_Required task_:
Show every line of the records that contains the string "catalogue".

_Task inputs_:

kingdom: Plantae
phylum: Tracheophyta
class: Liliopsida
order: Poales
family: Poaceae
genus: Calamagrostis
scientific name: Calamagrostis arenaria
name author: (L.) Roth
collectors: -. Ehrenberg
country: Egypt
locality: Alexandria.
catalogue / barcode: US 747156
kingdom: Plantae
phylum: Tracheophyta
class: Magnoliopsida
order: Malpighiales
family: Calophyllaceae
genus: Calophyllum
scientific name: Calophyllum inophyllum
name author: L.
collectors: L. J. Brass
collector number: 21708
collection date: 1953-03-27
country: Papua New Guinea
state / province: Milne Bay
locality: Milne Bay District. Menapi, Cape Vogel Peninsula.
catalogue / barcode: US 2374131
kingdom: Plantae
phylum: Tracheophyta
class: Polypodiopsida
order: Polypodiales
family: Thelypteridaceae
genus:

_Exercise solution_:
catalogue / barcode: US 747156
catalogue / barcode: US 2374131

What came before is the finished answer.